By prompting clinicians to select the appropriate evidence-based test, as recommended by national medical societies such as the ACC, an intelligent UM platform takes the guesswork out of PA while ensuring providers that the modalities evidence-based will be immediately approved by the health plan. This type of proactive unified messaging speeds up the diagnostic process and reduces unnecessary variations in the number and sequencing of tests ordered.

Identify the optimal procedure

Similarly, an intelligent UM platform can provide in-platform recommendations to guide the selection of surgical assessments or procedures. When a patient requires an invasive cardiac assessment or interventional procedure, an intelligent UM platform can help physicians avoid unnecessarily aggressive treatment by requiring proper documentation of indications.

By analyzing the patient’s calculated risk score and taking into account their medical history, the platform can provide recommendations for a procedure that meets widely accepted clinical criteria (such as national medical society guidelines) and criteria. appropriate use. Additionally, by recognizing high-risk patients, the platform can identify when a patient is a good candidate to proceed directly to procedures or surgery. This allows physicians to avoid more conservative care to immediately relieve a patient’s symptoms or reduce the likelihood of cardiovascular events (spontaneous myocardial infarctions [MIs]unplanned urgent revascularizations or cardiac death).

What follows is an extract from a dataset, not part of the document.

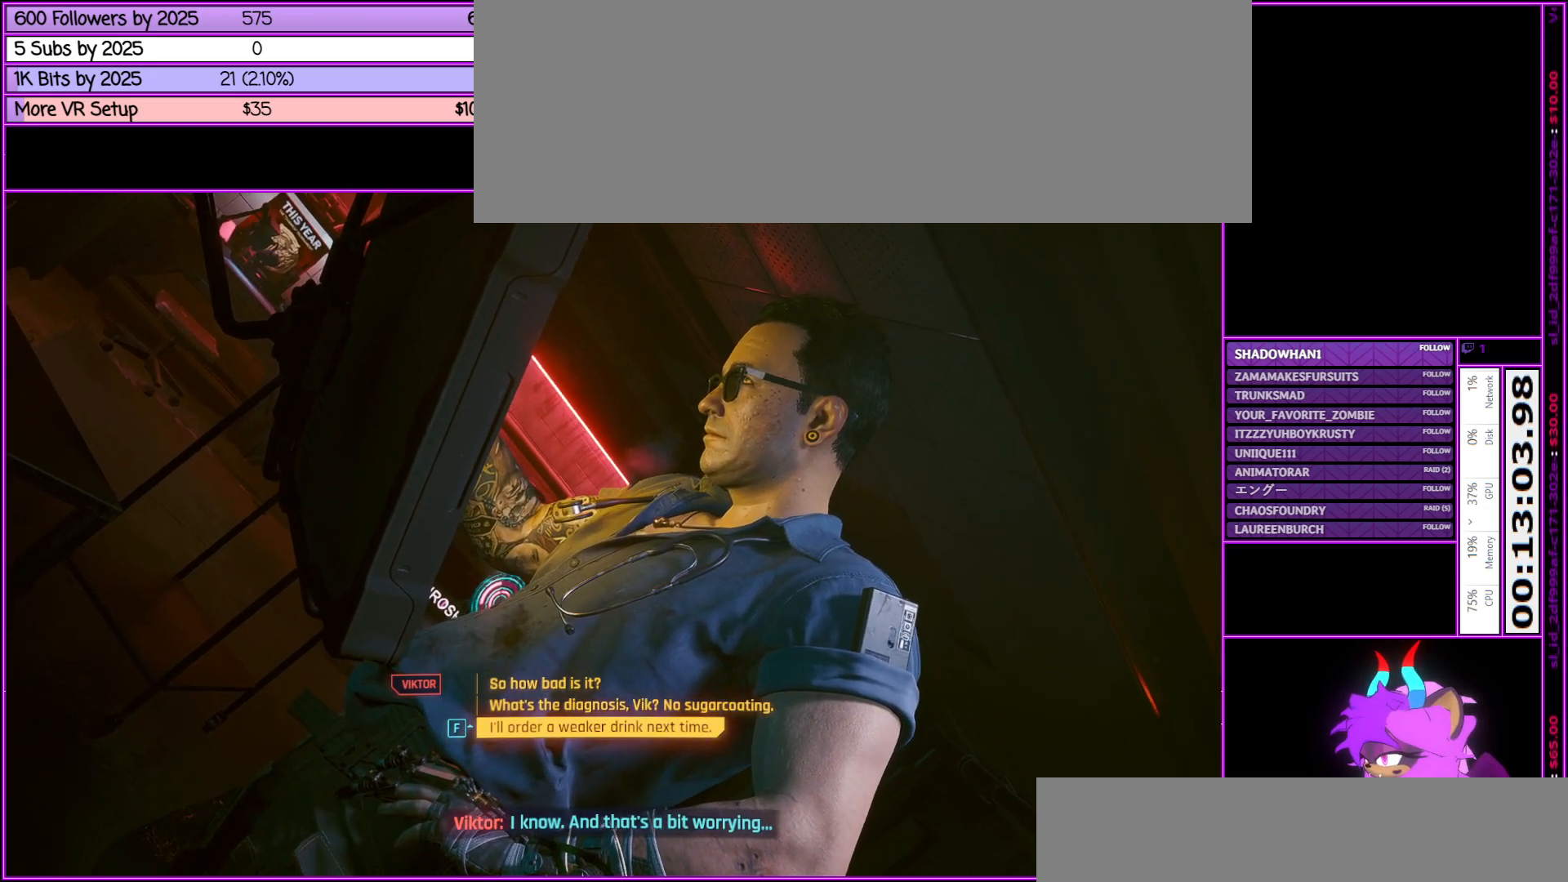
{"keys": [], "mouse": [], "events": []}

Enable holistic care management

Patients with cardiovascular disease often need to make significant long-term lifestyle changes and require prolonged support to avoid progressive clinical interventions. A smart UM platform can connect patients to available resources, such as a nutritionist, gym membership, ACC CardioSmart program, and/or mental health support.

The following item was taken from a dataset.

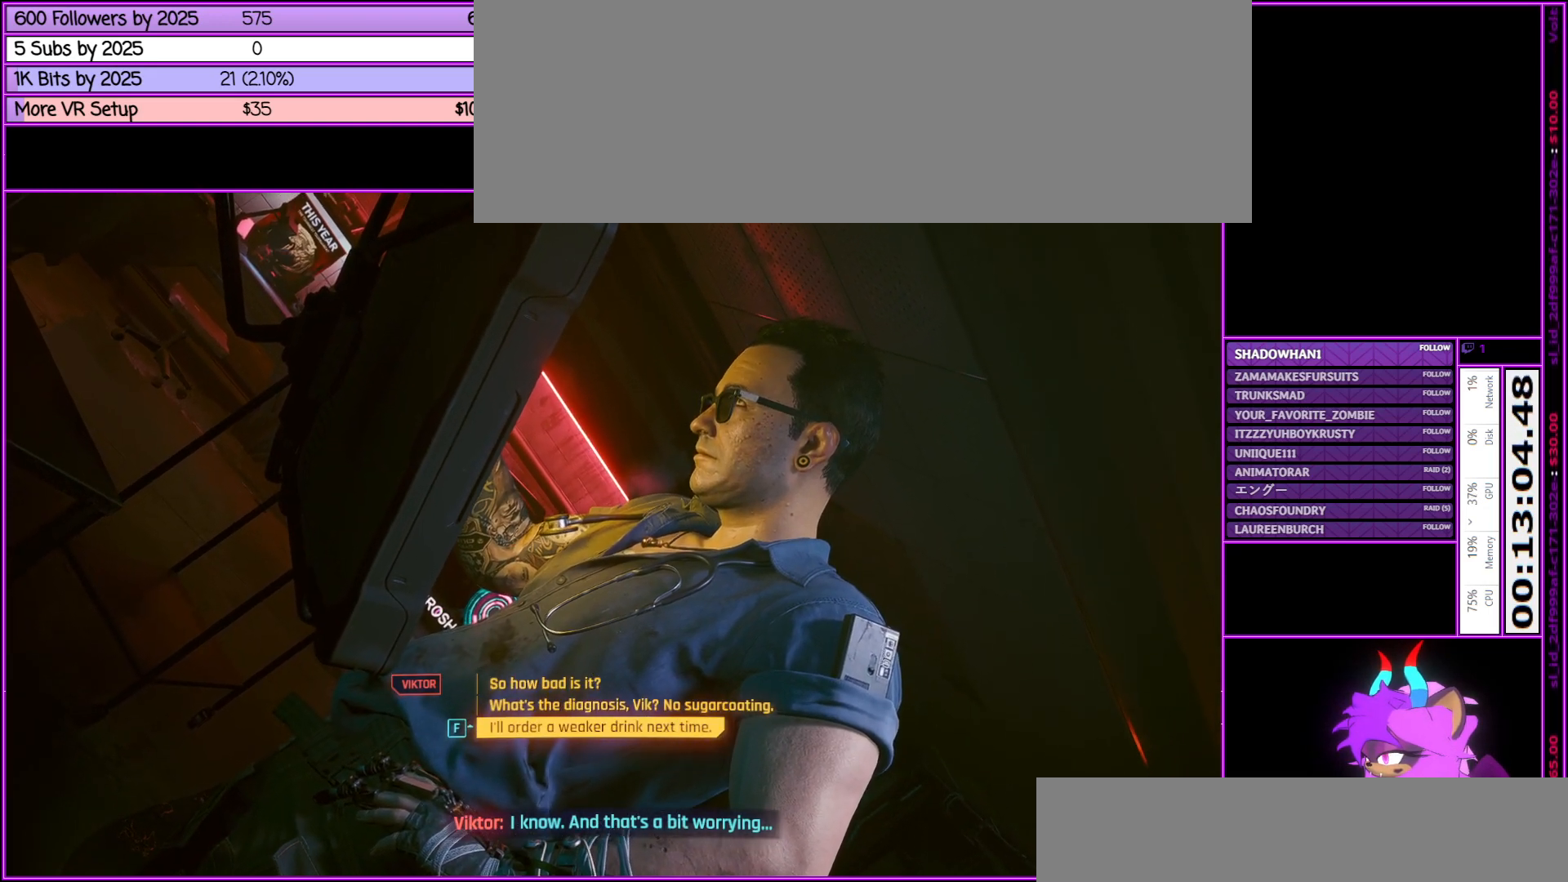
{"keys": [], "mouse": [], "events": []}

Many plans have invested heavily in such managed care programs, but have difficulty enrolling patients in the appropriate service. Partnering with an intelligent unified messaging platform can help health plans realize greater ROI by identifying at-risk patients with cardiovascular disease who need targeted resources. For example, patients who have had an MI should benefit from enrolling in a cardiac rehabilitation program to improve their cardiovascular health.

Facilitate the coordination of care

If needed, a smart unified messaging platform can offer bulk authorization for each service related to a particular episode of care. For example, a cardiologist ordering a coronary stent may also order blood thinners for postoperative care. Consolidating multiple authorizations for a single episode of care saves health plans and providers time and money.

Bulk permissions can also enable communication protocols to ensure that procedure data, prescribed therapies, and postoperative care plan guidelines are shared with the patient’s PCP. By facilitating seamless coordination of care, a smart EM platform can encourage PCP tracking, improve medication adherence, and support proactive care management practices. Presenting actionable data to clinicians in real time, as they work on a patient’s case, can reduce post-acute readmissions and promote a higher standard of care for patients living with CVD.

Cardiovascular disease is likely to remain the costliest long-term condition for payers to manage. Adopting an intelligent unified messaging platform that encourages the use of evidence-based medical guidelines will increase the value of cardiac care for all health plan members. By enabling optimal care pathways for each patient, health plans can achieve the ultimate goal: better clinical outcomes at a lower overall cost.